The Cuckoos Nest

Committable: A Podcast You Need To Listen To

I am back to let you all (all 2 of you lol) know about a podcast I stumbled upon called Committable. A lot of feelings came up for me while listening to it and I needed to share them and also give this podcast its flowers. The host, Jesse Mangan, started the podcast to try and figure out what happened twenty years ago when he was involuntarily committed by something called a “Section 12.” He and the show’s producers interview lawyers, Jesse’s family members, and other professionals to gain clarity on what happened as well as the whys and hows.

I think what really got me about this podcast is that it gave a platform to not just the people that have been committed, whether voluntarily or involuntarily (if you’ve lived this you will know that there is actually very little difference between the two) but also those in jobs that are working to change this outright dismissal of people’s human rights.

One of the overwhelming feelings that came up for me when listening to this is that once somebody has the process of a commitment started, societal privileges kind of go out the window. Once you are seen as a psych patient or potential psych patient your status, your career, your life outside of the hospital no longer matter. You are now subhuman and an unreliable source of your own life, feelings, and experiences. Which is part of why abuse is rife within mental healthcare. You could be a New York Times bestselling author. You could be a doctor. You could be a well-off, white man, but nothing that you say or can corroborate matters. And it’s all legal and supposedly for your own good.

What I really appreciate about this podcast is the platform it has built for people subjected to the various mental health systems throughout the U.S. Many people who have gone through this process have been trying to bring awareness to its injustices, but the fact that we even had to be put through the process tanks our credibility. So it’s not like we haven’t been talking about it and trying to get someone to pay attention, it’s that much like in the hospitals, nothing you say is believed or taken seriously.

You may not know if you haven’t read my blog before, but I have been hospitalized more times than I can count in my life. And each time that process was started I was treated as though I had committed a crime for experiencing hallucinations. As though I had done something wrong for being depressed or anxious. As though I was either a pathological liar or delusional and not living in reality simply for stating that a misunderstanding occurred, that I was not in crisis and that the whole process was traumatic and detrimental to my overall well-being. I’ve only been involuntarily committed once and that experience contributed to my current diagnosis of PTSD.

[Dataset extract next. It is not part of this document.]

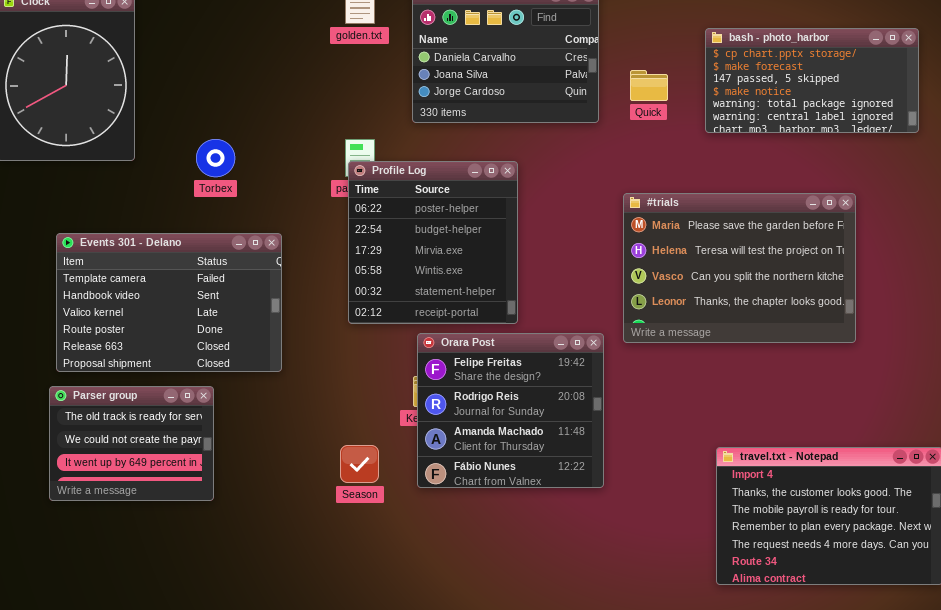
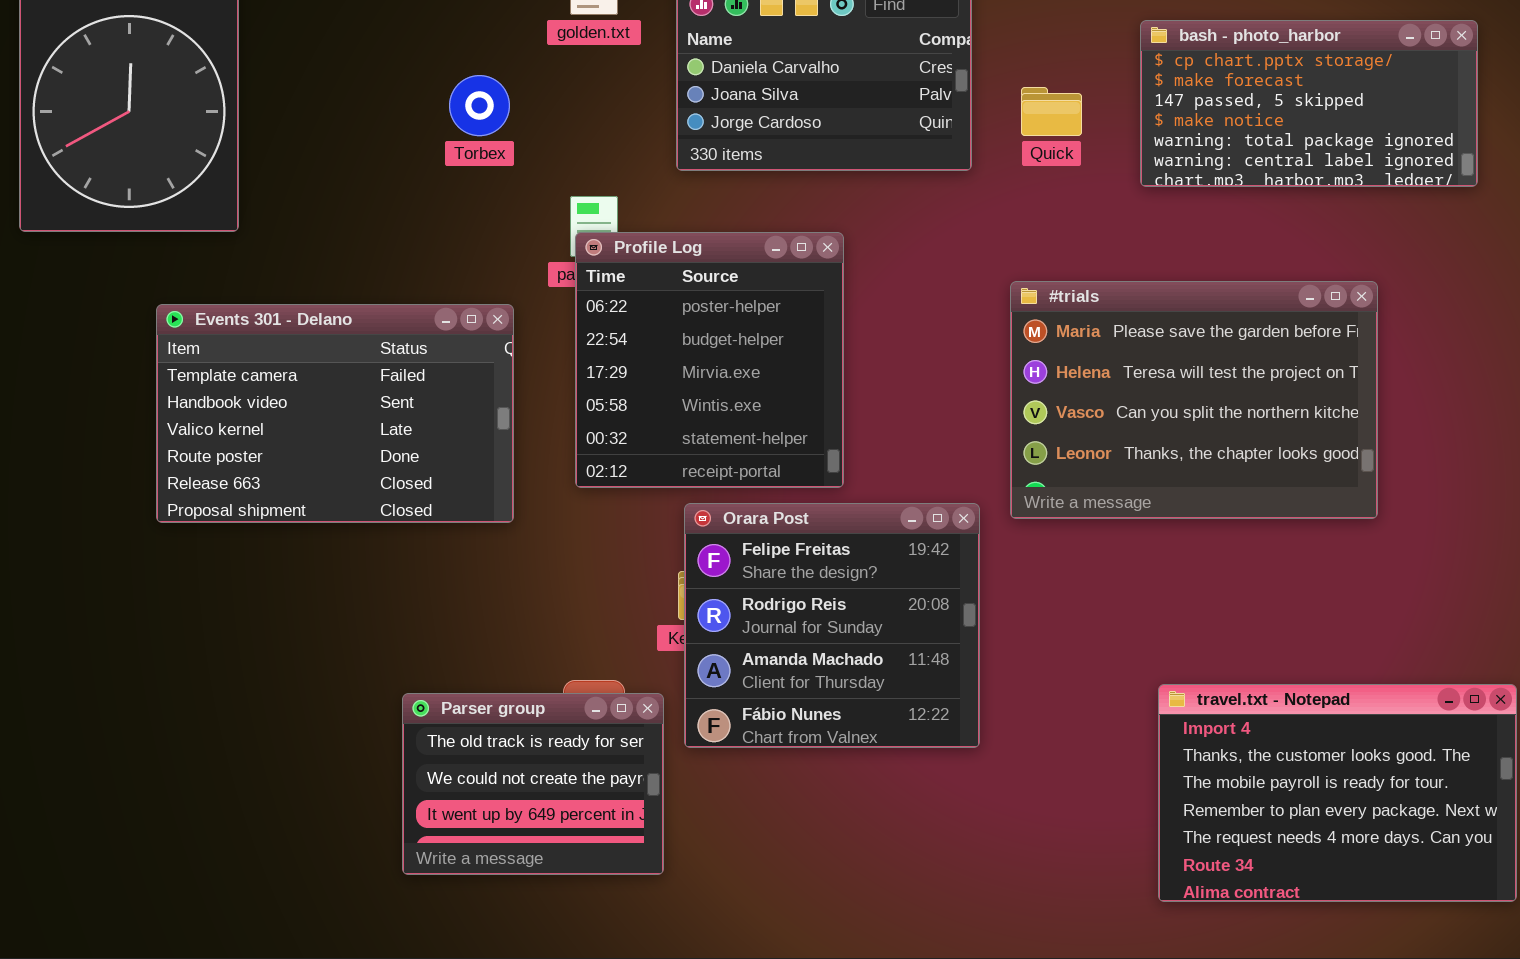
Torbex: [196,139,235,177] -> [449,75,510,136], moved
Events 301 - Delano: [56,233,282,372] -> [156,304,514,523], moved
Parser group: [49,386,214,501] -> [402,693,664,875], moved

As a patient, you’re treated, quite frankly, like shit. People talk to you as if you are the dirt on the bottom of their shoes. They are antagonistic and patronizing. They are cruel. They are sometimes sadistic and don’t deserve to be working in those professions. When you’ve been through the system for as long as I have and been to as many hospitals, outpatient facilities, doctors, mental health practices, etc, you notice a pattern. Everywhere you go if there is more than one person working there there’s going to be an example of someone who seems to take pleasure in abusing vulnerable people.

The process of being committed is a tremendously dehumanizing process. It is also one of the most Labyrinthian, convoluted, bureaucratic, and traumatizing common healthcare-related processes that there probably is. When you ask questions and they even bother to give you an answer no two people will give you the same answer and that’s if they don’t view you as a nuisance and forcibly sedate you for wondering about your own care.

I’m thankful that the creators of the Committable podcast have built this platform and our having frank conversations about the problems with the way things are currently handled. There’s finally a platform for consumers of mental health services that is not being silenced or sanitized by a larger non-profit organization to make it palatable, that is showing our mental health care system for the carceral system that it truly is. As I said earlier in this blog post people like myself who have gone through this process have tried to speak up about the trauma that it causes and have been ignored or silenced. And at some point, speaking up gets to be just reliving your trauma for no reason? People need to hear this. People need to know that at any point we are all one bad day, one misinterpreted behavior or word, one concerned family member calling in a welfare check away from having our rights ripped away from us and nobody caring or having the power to do anything about it.